▸ **TRY IT**
In the records below, find each line with "building" and copy it.

--- RECORDS SUPPLIED Enclosed Below ---

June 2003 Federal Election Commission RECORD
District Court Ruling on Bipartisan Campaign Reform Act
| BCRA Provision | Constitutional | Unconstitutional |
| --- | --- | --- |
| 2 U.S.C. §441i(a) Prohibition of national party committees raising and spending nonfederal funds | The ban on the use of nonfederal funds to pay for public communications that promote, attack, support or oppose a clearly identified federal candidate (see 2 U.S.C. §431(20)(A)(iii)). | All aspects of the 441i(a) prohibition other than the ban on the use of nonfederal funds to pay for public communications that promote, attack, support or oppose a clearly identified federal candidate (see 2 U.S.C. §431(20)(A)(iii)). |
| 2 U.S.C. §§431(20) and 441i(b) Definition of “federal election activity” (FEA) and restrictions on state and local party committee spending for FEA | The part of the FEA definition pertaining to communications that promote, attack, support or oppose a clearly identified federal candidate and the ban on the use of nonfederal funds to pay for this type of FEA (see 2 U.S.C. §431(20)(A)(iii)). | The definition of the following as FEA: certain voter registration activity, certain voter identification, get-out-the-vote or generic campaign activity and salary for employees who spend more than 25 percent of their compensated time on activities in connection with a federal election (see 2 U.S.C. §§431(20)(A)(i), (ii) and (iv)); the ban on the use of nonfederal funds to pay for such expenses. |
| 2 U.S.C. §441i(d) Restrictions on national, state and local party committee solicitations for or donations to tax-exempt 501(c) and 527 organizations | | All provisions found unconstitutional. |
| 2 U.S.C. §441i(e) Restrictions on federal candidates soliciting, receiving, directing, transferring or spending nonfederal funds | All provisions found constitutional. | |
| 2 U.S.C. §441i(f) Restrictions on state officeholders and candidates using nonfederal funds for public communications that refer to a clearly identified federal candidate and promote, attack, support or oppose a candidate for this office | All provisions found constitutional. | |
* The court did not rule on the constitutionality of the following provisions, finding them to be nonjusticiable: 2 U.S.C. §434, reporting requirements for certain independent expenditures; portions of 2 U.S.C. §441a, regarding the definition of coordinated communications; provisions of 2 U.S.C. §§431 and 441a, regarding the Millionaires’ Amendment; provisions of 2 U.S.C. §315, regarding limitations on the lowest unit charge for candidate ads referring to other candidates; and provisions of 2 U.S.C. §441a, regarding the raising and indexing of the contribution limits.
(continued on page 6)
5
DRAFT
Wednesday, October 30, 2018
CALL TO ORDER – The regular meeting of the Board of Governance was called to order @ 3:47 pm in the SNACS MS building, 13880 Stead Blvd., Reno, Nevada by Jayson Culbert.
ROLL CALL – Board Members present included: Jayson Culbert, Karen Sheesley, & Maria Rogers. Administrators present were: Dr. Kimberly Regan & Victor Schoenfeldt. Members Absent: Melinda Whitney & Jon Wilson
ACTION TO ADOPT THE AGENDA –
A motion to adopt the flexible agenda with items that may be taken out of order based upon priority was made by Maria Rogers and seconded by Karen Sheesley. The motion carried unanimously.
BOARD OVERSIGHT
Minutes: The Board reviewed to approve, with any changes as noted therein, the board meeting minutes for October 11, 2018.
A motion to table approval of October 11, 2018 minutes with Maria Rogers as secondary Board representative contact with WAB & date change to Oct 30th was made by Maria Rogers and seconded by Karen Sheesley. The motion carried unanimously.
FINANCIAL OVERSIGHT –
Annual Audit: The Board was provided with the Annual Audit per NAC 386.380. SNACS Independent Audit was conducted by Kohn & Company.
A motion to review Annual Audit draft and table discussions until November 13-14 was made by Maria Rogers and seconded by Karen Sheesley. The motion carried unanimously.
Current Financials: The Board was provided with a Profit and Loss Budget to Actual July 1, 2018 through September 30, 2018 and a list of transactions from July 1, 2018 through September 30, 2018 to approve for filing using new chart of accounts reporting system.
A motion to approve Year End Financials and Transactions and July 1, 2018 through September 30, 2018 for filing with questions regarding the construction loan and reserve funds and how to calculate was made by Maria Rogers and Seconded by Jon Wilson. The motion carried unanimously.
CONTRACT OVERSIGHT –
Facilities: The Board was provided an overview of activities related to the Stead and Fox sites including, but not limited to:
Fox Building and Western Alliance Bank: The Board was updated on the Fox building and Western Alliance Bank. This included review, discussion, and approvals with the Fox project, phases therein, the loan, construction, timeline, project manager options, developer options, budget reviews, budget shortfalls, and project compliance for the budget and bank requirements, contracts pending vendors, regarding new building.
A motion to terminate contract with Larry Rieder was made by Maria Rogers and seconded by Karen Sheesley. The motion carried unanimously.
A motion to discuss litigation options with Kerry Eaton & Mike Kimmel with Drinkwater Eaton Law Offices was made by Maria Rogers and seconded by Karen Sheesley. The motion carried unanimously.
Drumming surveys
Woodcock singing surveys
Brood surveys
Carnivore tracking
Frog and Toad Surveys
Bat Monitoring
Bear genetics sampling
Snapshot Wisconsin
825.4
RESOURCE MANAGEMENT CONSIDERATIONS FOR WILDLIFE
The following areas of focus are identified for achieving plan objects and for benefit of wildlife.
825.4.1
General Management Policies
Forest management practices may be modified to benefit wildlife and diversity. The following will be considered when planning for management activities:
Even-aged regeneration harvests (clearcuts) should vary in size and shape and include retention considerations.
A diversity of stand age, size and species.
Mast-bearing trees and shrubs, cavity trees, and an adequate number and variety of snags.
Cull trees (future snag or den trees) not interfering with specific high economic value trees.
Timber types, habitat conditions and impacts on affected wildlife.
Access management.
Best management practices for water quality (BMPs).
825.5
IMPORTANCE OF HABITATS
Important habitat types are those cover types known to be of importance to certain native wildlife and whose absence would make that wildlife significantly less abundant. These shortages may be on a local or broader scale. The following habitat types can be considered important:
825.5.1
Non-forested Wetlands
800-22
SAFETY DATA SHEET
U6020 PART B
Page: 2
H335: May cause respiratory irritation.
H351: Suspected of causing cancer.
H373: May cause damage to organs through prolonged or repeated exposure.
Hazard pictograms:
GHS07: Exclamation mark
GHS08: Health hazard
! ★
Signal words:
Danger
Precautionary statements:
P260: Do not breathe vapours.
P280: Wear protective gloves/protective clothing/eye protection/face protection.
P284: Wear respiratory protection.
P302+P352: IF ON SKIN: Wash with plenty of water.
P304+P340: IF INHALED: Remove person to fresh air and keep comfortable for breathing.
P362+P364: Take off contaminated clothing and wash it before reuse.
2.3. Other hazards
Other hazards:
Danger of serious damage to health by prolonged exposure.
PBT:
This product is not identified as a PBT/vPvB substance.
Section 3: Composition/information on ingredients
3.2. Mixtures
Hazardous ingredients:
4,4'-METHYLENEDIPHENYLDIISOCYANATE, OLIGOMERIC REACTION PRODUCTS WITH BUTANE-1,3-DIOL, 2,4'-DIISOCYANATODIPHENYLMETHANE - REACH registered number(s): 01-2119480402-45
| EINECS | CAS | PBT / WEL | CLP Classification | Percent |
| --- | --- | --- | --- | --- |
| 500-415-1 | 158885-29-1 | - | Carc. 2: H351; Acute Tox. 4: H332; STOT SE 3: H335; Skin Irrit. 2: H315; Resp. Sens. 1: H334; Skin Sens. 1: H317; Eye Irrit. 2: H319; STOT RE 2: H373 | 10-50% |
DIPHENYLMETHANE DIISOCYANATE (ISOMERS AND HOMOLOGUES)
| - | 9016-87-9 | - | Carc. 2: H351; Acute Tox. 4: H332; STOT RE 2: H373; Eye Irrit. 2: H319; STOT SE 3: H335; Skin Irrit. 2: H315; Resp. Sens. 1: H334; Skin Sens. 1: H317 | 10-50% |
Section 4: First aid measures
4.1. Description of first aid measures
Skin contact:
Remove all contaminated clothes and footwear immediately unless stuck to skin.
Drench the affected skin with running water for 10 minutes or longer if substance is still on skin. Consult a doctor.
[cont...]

--- End of Enclosed RECORDS SUPPLIED ---

▸ **RESPONSE BELOW**
CALL TO ORDER – The regular meeting of the Board of Governance was called to order @ 3:47 pm in the SNACS MS building, 13880 Stead Blvd., Reno, Nevada by Jayson Culbert.
Fox Building and Western Alliance Bank: The Board was updated on the Fox building and Western Alliance Bank. This included review, discussion, and approvals with the Fox project, phases therein, the loan, construction, timeline, project manager options, developer options, budget reviews, budget shortfalls, and project compliance for the budget and bank requirements, contracts pending vendors, regarding new building.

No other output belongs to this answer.